PolyStor Corp. of Livermore, Calif., plans to add a curved lithium ion polymer battery cell to its product line in late 2000. SelfCharge Inc. of Redmond, Wash., has worked with PolyStor on the product's development and marketing issues.
Two potential corporate users are assessing the flexible product's feasibility now, David Nierescher, chief technical officer for SelfCharge, said in an interview at the firm's exhibit at the Portable Design 2000 show in Coronado. Cellular telephones, portable data collection equipment and personal digital assistants are target applications.

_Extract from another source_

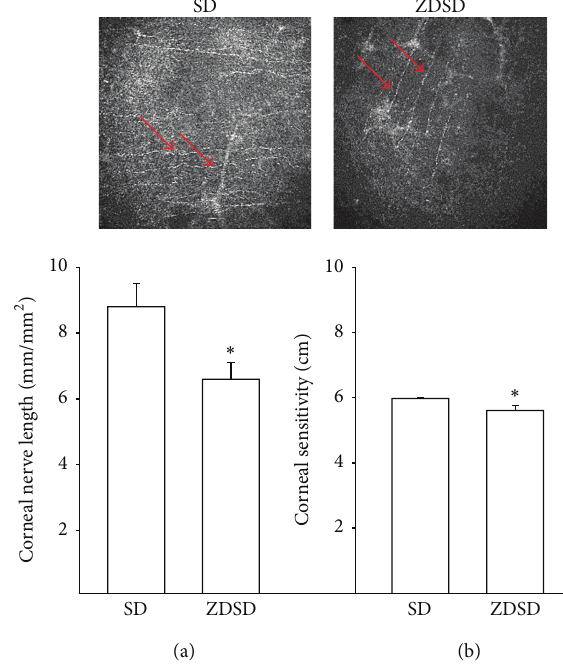
Figure 4: Corneal nerve fiber length and corneal sensitivity in age- matched Sprague Dawley and ZDSD rats. Corneal nerve fiber length (a) and corneal sensitivity (b) were examined as described in the Methods section in Sprague Dawley (SD) and ZDSD rats. Inserts are representative images of the subepithelial layer of the cornea from Sprague-Dawley (left) and ZDSD (right) rats. The red arrows point out the corneal nerves. The number of rats in each group was 10 and 9, respectively. Data are presented as the mean ± S.E.M. for corneal nerve fiber length in mm/mm 2 and corneal sensitivity in cm. ∗ 𝑃 < 0.05 compared to Sprague Dawley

The battery is "formed to whatever shape a packaging person may require," he said. PolyStor will wind a polymer between anodes and cathodes and eliminate the requirement for a battery can. Seven alternating layers of polymer and aluminum foil form the outer vacuum-sealed pouch.
Electrofuel Inc. of Toronto is manufacturing a rechargeable lithium ion super polymer battery that has greater energy density than a typical lithium ion polymer battery, according to Japan's Nomura Research. In October, an industry conference and consulting firm, Arthur D. Little Inc., presented Electrofuel with a components award for its PowerPad 160, a battery pack that incorporates the density and can deliver 15 hours of run time for a notebook computer.
Battery Engineering Inc. of Canton, Mass., has a line of rechargeable lithium ion polymer batteries in a flexible and thin prismatic package.
A proprietary solid polymer electrolyte is used in the battery, which is available in customized sizes. Battery Engineering is a subsidiary of Hitachi Maxell Ltd.
Meanwhile in Japan, a Sanyo Electric Co. Ltd. unit is producing thin lithium polymer batteries with aluminum alloy exteriors, initially for Japan's cellular phone market, at a rate of 50,000 cells per month.
A ramp-up aims to hit 400,000 cells per month during 2000's second quarter. No schedule was available for when the Sanyo technology will enter the United States.